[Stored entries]
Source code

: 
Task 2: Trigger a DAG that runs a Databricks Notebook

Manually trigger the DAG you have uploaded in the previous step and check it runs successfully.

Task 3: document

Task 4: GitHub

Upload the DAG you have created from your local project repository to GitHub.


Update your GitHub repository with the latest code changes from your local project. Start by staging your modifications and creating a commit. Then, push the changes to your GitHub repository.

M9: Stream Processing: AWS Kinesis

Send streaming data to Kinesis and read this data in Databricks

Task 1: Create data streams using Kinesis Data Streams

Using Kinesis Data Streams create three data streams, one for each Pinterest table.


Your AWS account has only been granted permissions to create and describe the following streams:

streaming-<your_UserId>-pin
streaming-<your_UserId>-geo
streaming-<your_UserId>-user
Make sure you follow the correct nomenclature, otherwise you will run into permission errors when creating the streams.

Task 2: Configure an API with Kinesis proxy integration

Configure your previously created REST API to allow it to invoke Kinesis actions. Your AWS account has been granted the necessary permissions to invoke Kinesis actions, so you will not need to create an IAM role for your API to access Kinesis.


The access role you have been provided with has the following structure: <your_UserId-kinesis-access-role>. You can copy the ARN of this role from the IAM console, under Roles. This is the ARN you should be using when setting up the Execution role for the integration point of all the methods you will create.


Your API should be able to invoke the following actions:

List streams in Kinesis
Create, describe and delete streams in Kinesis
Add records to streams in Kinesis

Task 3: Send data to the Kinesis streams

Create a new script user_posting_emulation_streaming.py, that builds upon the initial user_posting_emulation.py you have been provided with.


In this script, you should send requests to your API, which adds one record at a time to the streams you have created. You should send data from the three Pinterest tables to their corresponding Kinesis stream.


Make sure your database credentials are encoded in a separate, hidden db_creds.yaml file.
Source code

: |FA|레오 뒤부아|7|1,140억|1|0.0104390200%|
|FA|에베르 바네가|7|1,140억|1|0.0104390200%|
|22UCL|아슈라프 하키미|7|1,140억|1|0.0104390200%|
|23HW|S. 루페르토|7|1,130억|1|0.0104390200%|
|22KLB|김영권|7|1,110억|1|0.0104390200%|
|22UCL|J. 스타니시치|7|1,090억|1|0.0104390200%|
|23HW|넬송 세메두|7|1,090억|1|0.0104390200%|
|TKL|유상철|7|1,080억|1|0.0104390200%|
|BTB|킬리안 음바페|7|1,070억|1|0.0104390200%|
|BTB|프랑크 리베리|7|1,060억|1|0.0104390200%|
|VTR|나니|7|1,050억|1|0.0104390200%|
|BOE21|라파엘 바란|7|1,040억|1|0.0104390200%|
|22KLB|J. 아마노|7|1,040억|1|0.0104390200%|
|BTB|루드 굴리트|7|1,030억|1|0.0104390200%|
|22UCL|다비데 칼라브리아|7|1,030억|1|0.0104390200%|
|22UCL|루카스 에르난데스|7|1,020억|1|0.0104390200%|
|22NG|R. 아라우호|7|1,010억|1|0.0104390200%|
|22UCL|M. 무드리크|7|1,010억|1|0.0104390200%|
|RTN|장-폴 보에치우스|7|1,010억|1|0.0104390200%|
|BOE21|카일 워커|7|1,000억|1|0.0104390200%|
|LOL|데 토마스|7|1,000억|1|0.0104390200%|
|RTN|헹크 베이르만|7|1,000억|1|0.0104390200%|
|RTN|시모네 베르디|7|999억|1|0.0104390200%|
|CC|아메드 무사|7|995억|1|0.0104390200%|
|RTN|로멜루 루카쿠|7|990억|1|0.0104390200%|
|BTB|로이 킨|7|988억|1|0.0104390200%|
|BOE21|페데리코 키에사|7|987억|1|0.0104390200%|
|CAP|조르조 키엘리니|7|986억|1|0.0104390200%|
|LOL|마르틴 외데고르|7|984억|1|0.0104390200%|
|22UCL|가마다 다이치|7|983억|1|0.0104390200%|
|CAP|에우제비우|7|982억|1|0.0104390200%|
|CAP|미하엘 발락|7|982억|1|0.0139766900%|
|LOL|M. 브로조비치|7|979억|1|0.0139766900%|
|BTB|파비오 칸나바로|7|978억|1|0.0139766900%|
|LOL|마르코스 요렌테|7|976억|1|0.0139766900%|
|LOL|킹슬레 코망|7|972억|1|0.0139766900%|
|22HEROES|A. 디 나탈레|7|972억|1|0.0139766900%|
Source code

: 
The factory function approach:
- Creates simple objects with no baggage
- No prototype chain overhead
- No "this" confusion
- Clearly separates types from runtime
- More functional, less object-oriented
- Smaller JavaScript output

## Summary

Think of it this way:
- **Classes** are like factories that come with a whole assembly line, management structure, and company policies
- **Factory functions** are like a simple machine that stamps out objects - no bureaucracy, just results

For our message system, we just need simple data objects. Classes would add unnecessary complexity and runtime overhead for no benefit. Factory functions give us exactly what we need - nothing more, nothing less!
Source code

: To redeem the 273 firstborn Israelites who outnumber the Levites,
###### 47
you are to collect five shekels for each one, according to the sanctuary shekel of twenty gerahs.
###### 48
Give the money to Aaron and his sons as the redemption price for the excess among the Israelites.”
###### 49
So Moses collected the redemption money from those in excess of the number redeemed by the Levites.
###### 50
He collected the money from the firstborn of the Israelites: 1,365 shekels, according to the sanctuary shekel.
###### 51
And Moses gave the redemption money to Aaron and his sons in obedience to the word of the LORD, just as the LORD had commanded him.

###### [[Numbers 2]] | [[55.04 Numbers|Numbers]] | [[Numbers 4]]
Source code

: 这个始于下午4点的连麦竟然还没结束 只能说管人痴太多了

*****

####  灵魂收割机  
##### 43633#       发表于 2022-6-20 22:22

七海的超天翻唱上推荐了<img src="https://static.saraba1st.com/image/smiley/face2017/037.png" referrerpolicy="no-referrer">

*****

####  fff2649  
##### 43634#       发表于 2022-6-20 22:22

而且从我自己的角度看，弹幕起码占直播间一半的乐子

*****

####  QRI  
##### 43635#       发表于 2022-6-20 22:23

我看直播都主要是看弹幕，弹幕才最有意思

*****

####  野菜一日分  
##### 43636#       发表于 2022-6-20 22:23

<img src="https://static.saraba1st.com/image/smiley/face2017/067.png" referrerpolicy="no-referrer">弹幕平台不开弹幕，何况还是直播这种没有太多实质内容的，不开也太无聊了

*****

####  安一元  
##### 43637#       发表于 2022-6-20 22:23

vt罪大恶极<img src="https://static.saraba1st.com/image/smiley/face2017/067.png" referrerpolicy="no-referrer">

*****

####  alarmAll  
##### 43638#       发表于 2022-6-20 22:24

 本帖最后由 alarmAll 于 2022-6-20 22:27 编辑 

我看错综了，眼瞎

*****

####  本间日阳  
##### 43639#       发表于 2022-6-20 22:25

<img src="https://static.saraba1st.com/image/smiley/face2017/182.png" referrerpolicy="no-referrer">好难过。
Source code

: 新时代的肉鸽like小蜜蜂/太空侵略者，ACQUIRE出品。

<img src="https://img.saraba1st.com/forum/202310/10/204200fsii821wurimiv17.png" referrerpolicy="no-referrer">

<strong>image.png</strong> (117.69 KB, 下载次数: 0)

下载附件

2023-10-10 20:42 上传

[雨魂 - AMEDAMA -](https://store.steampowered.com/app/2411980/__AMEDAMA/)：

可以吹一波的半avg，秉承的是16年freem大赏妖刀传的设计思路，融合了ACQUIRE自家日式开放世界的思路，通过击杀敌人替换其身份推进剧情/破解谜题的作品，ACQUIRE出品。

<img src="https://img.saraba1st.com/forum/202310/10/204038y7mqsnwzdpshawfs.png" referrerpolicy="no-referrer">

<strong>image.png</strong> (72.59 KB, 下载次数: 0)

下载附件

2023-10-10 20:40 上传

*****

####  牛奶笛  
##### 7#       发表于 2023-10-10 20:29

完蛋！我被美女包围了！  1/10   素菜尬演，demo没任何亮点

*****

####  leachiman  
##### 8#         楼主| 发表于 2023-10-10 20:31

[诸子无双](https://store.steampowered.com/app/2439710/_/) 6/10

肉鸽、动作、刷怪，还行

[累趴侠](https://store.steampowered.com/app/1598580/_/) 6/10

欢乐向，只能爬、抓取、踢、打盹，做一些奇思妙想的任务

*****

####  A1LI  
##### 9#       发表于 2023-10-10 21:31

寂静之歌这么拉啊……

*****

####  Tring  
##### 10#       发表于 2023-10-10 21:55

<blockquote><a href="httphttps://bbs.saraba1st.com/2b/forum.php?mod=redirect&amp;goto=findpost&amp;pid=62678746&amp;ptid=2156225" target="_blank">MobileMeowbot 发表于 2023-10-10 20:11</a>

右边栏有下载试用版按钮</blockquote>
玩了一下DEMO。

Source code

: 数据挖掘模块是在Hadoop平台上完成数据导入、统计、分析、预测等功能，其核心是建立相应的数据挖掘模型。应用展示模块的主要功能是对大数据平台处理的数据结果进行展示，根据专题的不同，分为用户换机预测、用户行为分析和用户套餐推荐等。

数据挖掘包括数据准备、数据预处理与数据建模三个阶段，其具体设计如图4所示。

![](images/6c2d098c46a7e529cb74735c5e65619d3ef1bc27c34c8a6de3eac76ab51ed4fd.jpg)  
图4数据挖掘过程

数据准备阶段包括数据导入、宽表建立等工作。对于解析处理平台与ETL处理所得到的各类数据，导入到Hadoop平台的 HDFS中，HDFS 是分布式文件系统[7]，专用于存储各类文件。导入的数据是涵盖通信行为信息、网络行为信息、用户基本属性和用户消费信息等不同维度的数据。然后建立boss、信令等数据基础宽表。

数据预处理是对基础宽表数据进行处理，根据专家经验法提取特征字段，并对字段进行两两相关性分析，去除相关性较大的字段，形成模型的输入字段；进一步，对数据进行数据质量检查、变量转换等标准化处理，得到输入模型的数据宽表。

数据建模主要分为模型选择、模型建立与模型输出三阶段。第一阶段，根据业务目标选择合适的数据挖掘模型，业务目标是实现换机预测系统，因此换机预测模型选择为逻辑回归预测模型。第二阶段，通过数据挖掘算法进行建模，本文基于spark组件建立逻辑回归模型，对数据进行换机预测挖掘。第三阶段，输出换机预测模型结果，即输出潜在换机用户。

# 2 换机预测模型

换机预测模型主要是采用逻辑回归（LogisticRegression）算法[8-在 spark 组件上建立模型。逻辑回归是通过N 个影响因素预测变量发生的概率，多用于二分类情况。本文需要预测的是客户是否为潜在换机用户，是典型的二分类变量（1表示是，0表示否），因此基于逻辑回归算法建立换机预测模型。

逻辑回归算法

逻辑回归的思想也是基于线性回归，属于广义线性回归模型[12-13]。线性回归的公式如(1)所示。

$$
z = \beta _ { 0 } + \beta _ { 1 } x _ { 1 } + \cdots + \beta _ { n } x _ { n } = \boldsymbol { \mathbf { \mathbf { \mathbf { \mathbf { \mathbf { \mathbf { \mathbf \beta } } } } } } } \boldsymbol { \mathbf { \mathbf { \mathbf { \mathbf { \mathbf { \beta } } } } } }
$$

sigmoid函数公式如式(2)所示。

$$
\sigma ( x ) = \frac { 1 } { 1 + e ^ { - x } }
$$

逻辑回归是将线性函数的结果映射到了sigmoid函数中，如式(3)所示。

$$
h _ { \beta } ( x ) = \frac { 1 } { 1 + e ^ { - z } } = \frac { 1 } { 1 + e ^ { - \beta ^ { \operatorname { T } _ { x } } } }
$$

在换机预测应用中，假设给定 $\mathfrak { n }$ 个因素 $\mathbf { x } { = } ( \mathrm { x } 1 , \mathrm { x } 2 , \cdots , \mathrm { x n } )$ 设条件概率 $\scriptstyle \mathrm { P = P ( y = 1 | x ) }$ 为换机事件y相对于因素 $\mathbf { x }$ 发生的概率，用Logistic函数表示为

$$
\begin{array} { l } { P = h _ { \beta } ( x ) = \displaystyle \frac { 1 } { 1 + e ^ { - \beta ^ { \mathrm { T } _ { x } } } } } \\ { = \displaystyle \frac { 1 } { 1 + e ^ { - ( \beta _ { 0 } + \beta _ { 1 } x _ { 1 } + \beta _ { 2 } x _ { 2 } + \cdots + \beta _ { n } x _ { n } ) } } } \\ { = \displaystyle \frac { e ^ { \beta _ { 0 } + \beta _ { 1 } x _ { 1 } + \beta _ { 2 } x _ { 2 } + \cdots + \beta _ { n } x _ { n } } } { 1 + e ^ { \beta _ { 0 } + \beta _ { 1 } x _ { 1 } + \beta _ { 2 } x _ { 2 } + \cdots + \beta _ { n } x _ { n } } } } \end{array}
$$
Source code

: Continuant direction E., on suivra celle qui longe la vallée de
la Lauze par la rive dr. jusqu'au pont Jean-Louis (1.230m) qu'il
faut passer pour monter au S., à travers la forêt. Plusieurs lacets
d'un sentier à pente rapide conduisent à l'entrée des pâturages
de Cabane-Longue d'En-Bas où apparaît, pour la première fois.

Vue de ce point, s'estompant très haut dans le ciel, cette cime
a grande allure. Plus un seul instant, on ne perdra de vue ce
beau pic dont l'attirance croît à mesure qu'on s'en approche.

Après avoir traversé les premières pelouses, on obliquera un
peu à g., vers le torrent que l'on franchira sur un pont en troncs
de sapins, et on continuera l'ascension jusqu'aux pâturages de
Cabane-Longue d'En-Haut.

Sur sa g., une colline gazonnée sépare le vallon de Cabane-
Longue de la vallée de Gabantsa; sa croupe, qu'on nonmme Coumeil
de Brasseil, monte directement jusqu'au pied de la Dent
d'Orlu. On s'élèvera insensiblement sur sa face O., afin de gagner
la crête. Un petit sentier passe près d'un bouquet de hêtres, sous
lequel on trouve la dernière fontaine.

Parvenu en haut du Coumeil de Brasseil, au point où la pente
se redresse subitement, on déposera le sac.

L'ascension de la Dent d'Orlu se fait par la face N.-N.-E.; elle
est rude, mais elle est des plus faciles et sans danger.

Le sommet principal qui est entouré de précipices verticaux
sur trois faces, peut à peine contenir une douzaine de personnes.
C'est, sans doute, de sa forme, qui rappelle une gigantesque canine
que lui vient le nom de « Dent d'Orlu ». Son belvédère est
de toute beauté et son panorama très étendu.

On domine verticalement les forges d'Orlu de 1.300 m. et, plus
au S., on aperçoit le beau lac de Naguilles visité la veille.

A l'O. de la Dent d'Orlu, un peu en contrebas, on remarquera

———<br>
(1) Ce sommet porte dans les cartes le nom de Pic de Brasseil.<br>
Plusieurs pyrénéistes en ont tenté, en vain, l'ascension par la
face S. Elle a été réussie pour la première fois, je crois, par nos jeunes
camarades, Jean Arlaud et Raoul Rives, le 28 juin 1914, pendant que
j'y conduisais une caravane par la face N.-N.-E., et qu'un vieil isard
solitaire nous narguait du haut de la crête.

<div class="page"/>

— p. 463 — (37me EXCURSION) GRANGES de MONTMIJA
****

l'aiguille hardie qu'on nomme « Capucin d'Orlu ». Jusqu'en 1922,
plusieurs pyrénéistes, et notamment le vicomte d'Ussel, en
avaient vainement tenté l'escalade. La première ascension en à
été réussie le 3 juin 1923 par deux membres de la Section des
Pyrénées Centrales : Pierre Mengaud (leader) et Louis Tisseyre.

● **TASK BRIEF**
Set down, character for character, the part that opens with the first line of the records above and closes with the line containing "Task 1: Create", including both of those lines.

● **EXERCISE ANSWER**
Source code

: 
Task 2: Trigger a DAG that runs a Databricks Notebook

Manually trigger the DAG you have uploaded in the previous step and check it runs successfully.

Task 3: document

Task 4: GitHub

Upload the DAG you have created from your local project repository to GitHub.


Update your GitHub repository with the latest code changes from your local project. Start by staging your modifications and creating a commit. Then, push the changes to your GitHub repository.

M9: Stream Processing: AWS Kinesis

Send streaming data to Kinesis and read this data in Databricks

Task 1: Create data streams using Kinesis Data Streams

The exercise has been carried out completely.